Data for this task:
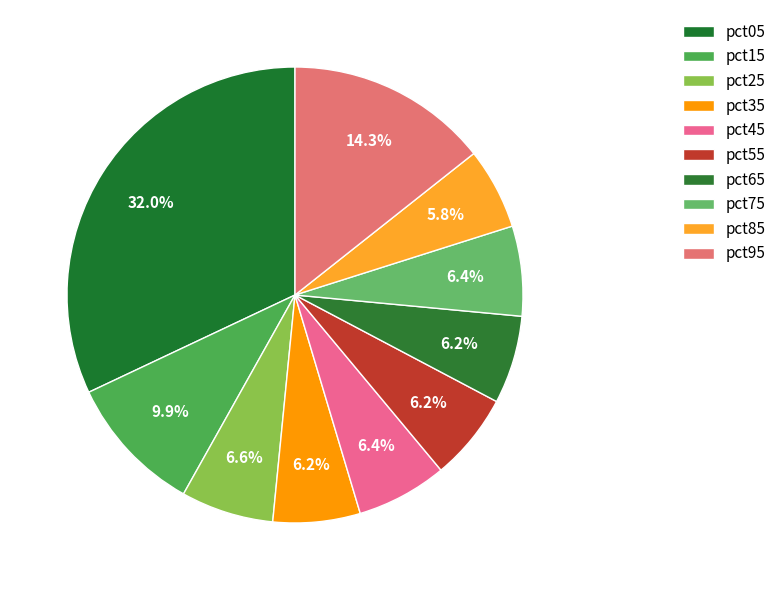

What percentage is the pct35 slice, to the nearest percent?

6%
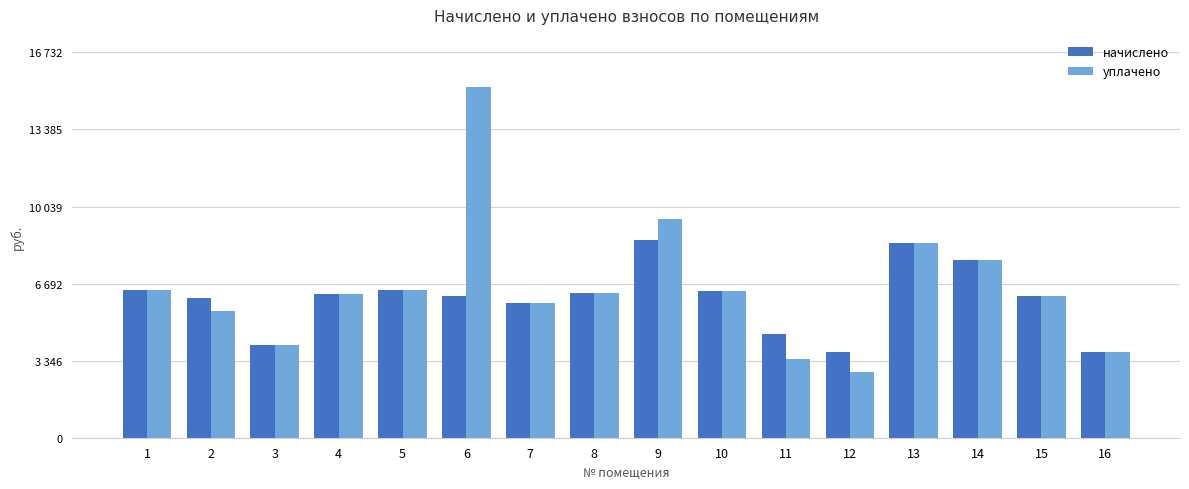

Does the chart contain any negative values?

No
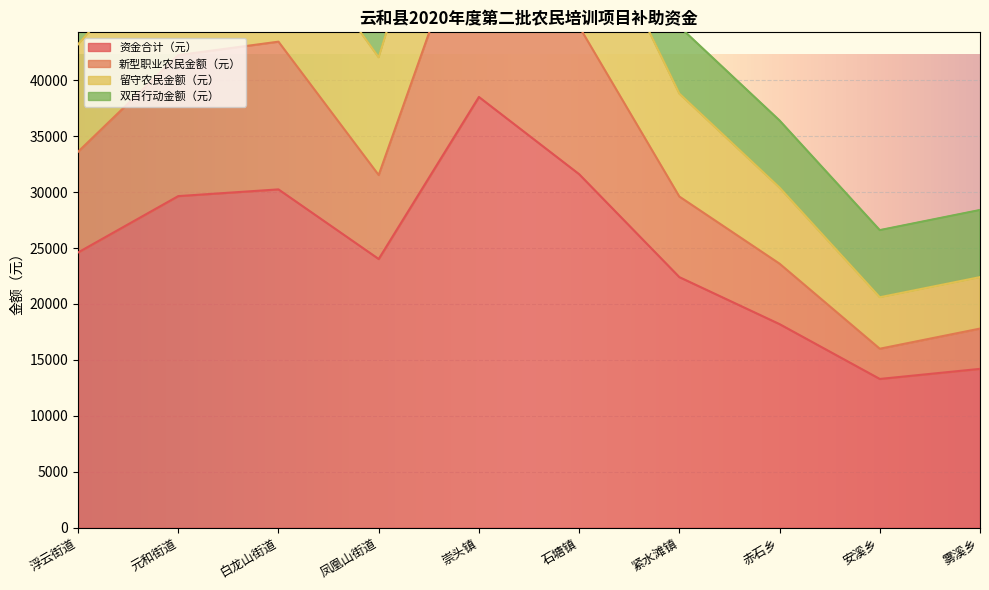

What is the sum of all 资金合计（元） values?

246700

...

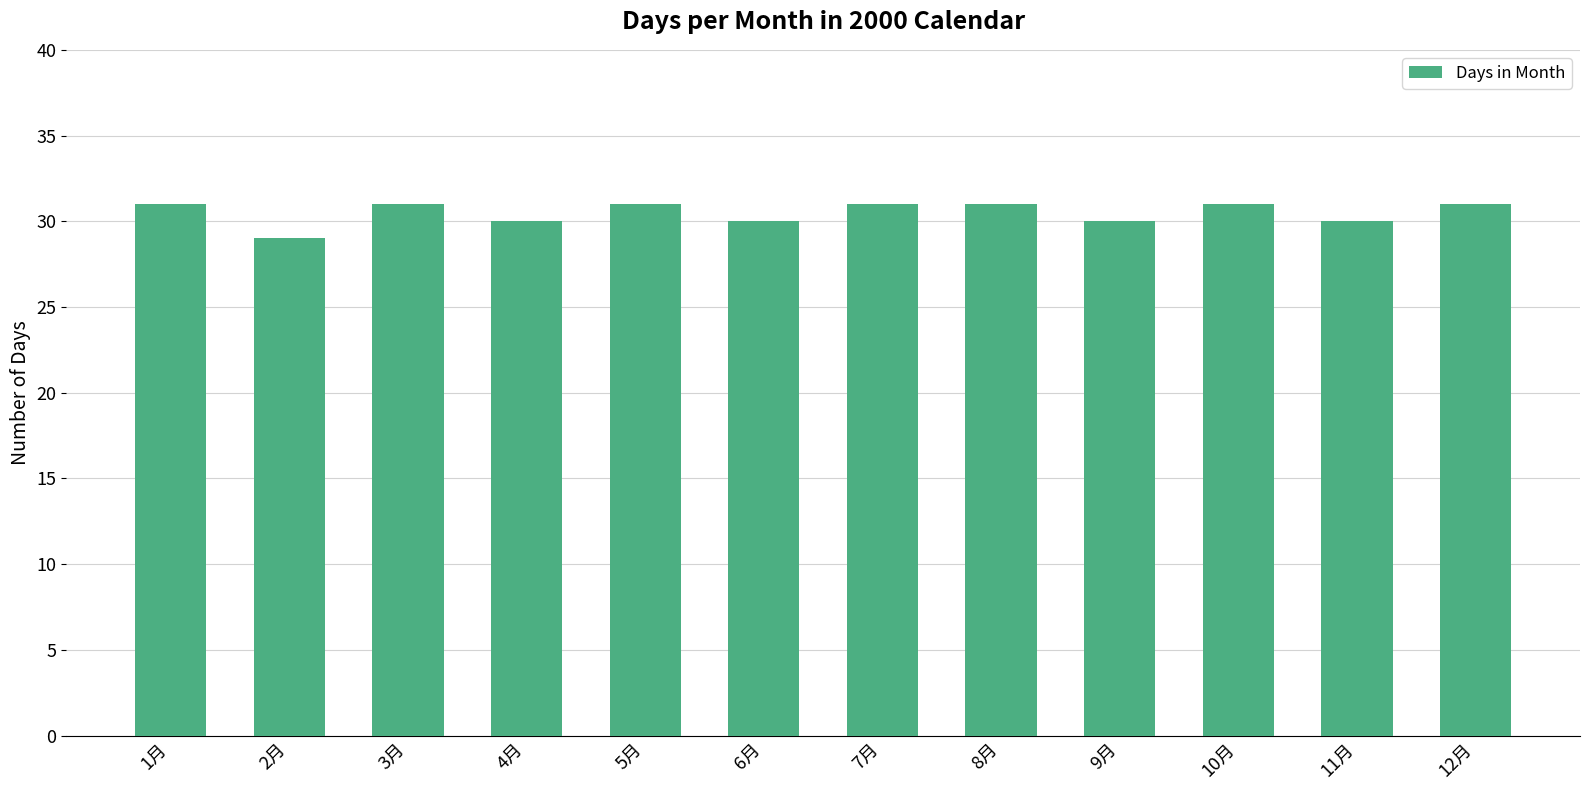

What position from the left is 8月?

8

Task instructions:
Copy the entries word for word, from the line containing "What percentage is" through the line containing "What is the sum of all 资金合计（元） values?", both lines included, and leave out the pictures.

Expected answer:
What percentage is the pct35 slice, to the nearest percent?

6%

Does the chart contain any negative values?

No

What is the sum of all 资金合计（元） values?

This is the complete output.